> [Work required] Echo back every line of the items below verbatim, leaving out the pictures.

> [Input data]
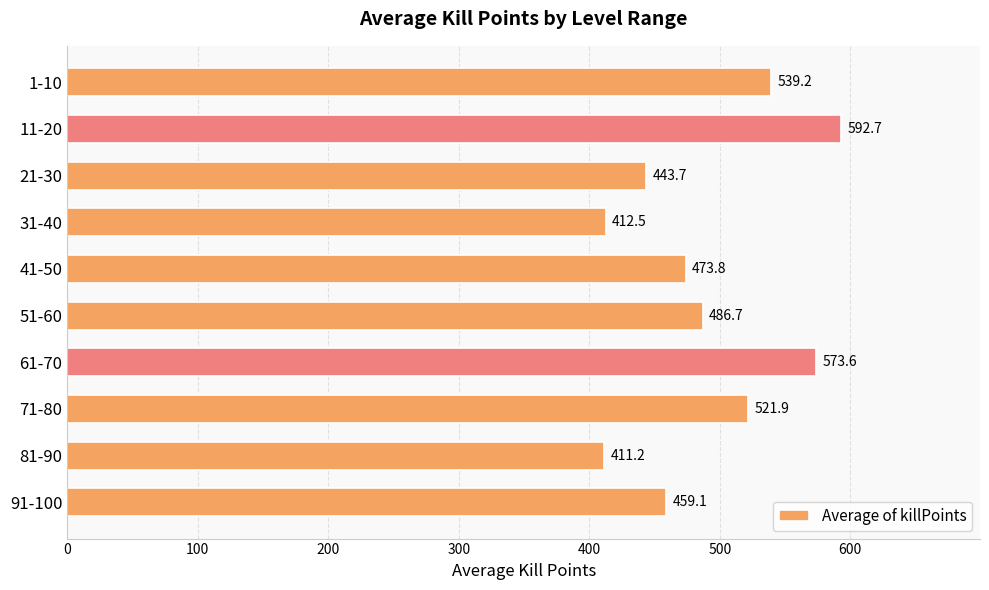

What is the difference between the second highest and second lowest values?

161.1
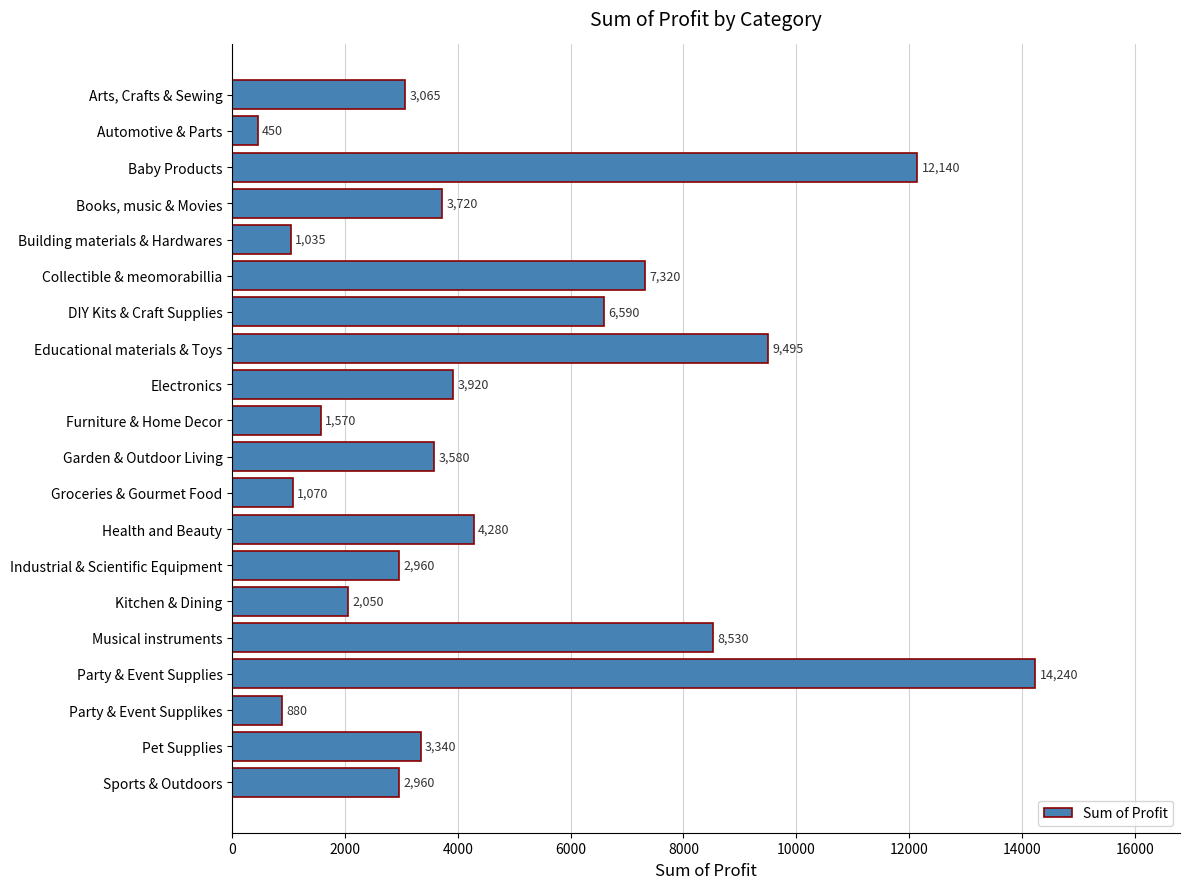

What is the value of the 10th bar from the top?

1570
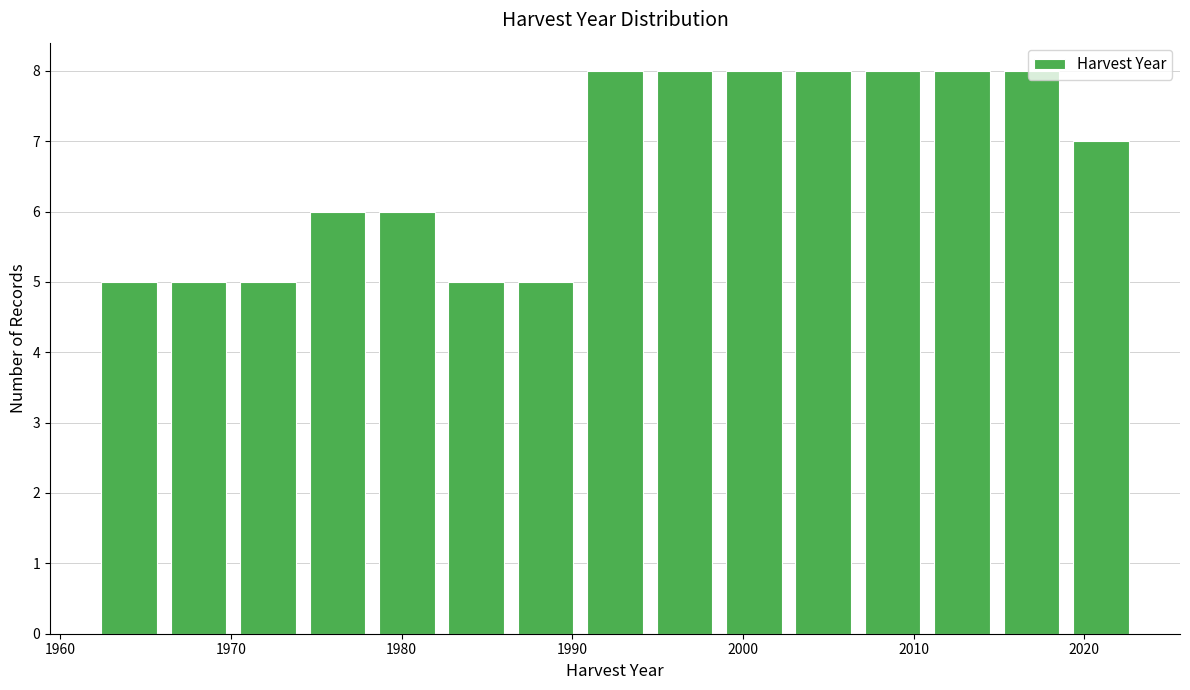

How tall is the bar that spans 1995 to 1999 on the x-axis? Neither the bar edges nor the heights are printed on the chart, so give them approximately, as read against the axes.

8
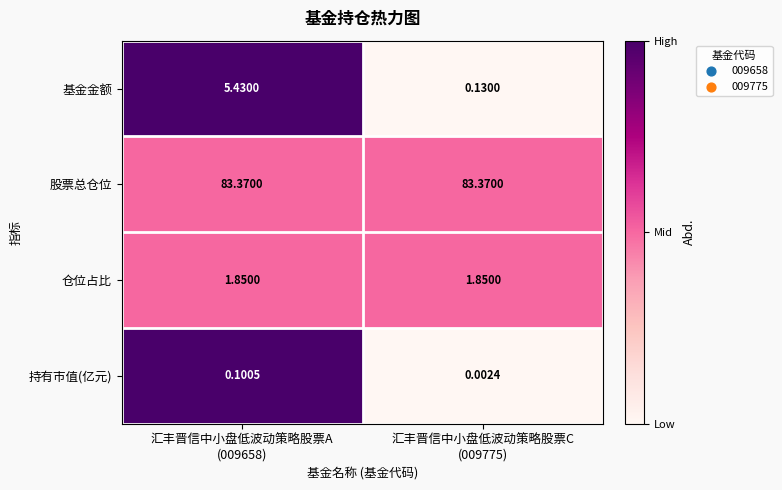

Between 汇丰晋信中小盘低波动策略股票A
(009658) and 汇丰晋信中小盘低波动策略股票C
(009775), which series saw the biggest shift?

基金金额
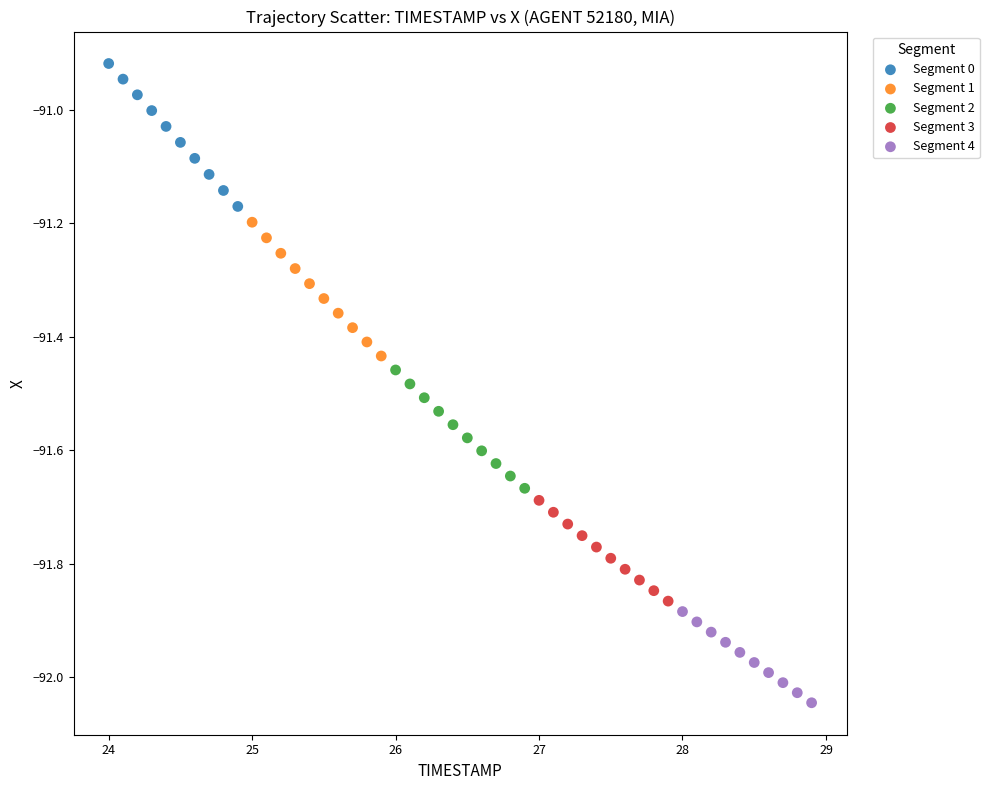

Which series has the largest Y range (max minus min)?

Segment 0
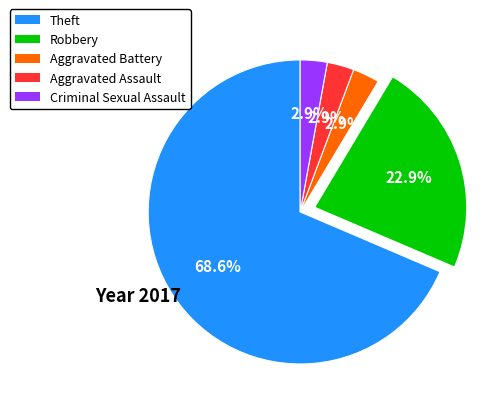

Does Theft account for over 50% of the chart?

Yes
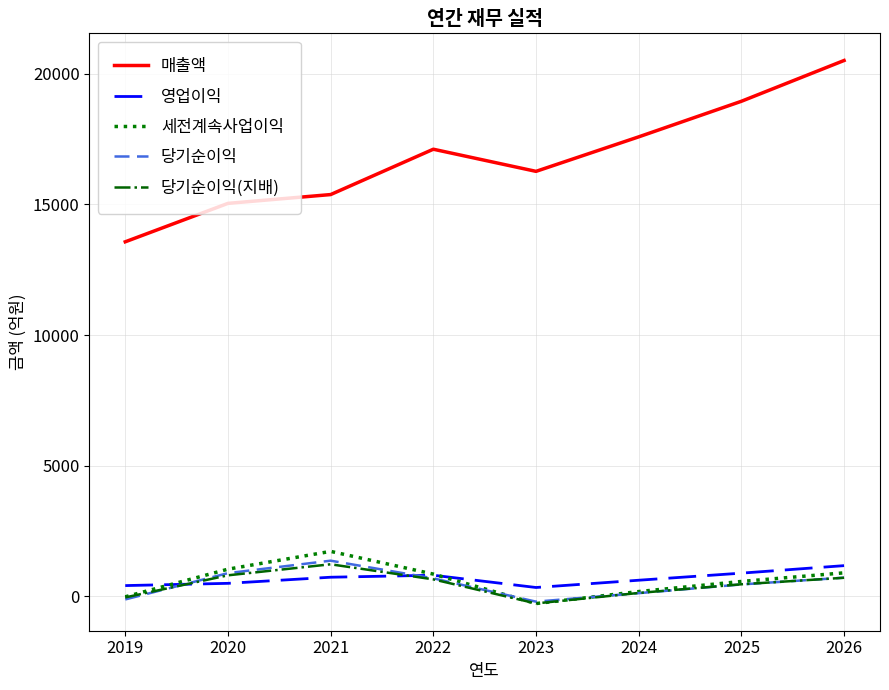

True or false: 영업이익 and 매출액 cross at least once.

False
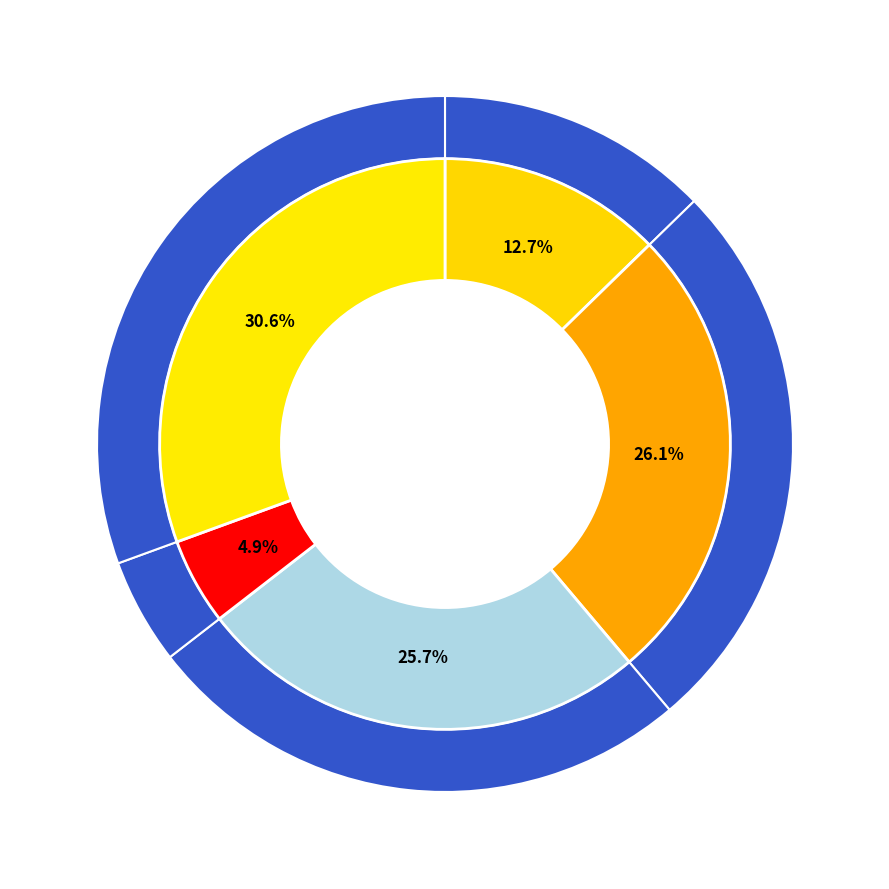

Is B11 the majority of the pie?

No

> [Output]
What is the difference between the second highest and second lowest values?

161.1

What is the value of the 10th bar from the top?

1570

How tall is the bar that spans 1995 to 1999 on the x-axis? Neither the bar edges nor the heights are printed on the chart, so give them approximately, as read against the axes.

8

Between 汇丰晋信中小盘低波动策略股票A
(009658) and 汇丰晋信中小盘低波动策略股票C
(009775), which series saw the biggest shift?

基金金额

Which series has the largest Y range (max minus min)?

Segment 0

Does Theft account for over 50% of the chart?

Yes

True or false: 영업이익 and 매출액 cross at least once.

False

Is B11 the majority of the pie?

No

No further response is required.